One thing about temp checks, though, it’s a way to stop people that are very clearly symptomatic, at the door. These people, who have a fever, likely already feel like crap (because of the fever) and many have probably already assumed they have the virus and are trying to get one last shopping run done knowing they’re not going to be leaving the house for at least the next few days.

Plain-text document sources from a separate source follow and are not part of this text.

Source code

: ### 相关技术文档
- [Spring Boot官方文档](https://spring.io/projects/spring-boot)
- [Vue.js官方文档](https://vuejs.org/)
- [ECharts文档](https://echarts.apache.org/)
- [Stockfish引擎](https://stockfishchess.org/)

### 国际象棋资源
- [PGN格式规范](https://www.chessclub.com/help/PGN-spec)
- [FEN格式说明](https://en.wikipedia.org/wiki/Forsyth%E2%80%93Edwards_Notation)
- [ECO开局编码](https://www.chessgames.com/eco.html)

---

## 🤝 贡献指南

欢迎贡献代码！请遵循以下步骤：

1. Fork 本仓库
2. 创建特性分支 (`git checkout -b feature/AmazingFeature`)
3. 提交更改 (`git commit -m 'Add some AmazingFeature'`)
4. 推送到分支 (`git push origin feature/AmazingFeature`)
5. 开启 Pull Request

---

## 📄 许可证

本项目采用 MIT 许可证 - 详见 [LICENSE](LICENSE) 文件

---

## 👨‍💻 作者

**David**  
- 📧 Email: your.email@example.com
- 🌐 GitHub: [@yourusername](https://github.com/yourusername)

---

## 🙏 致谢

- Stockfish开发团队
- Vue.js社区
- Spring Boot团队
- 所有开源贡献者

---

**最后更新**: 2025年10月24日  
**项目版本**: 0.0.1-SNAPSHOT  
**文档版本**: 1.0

I know it’s not going to stop asymptomatic people or people that have the virus but no fever, but it may catch a few people. I’d say it’s leans towards the theater side of the spectrum, but it’s not entirely useless.

Clerks wearing gloves, at the very least, may protect them, provided they don’t let the contaminated exterior of the glove touch themselves. The useless glove wearers are the ones that are under the misconception that as long as they’re wearing gloves, they’re invincible. These are the people that are using winter/outdoor/work gloves that they’re almost certainly not washing from one day to the next, regularly touching the outside of and tossing them in places like their kitchen table. Similarly, the people that wear disposable gloves, but I watch them handle the tube at the bank/walk out of the store, get into their car and drive off with the gloves still on. If you wear disposable gloves, it’s fine, put them on before you touch the door to walk in and as soon as you exit, throw them in the first (outside) garbage you see…not on the ground, not left in a shopping cart, not in a display, put them in the garbage.
If you still have them on when you’re driving, unless you ALWAYS wear gloves while driving, you bringing all the contaminants into your car.

It’s tough when I know people really want to do the right thing, but they’re doing it so wrongly.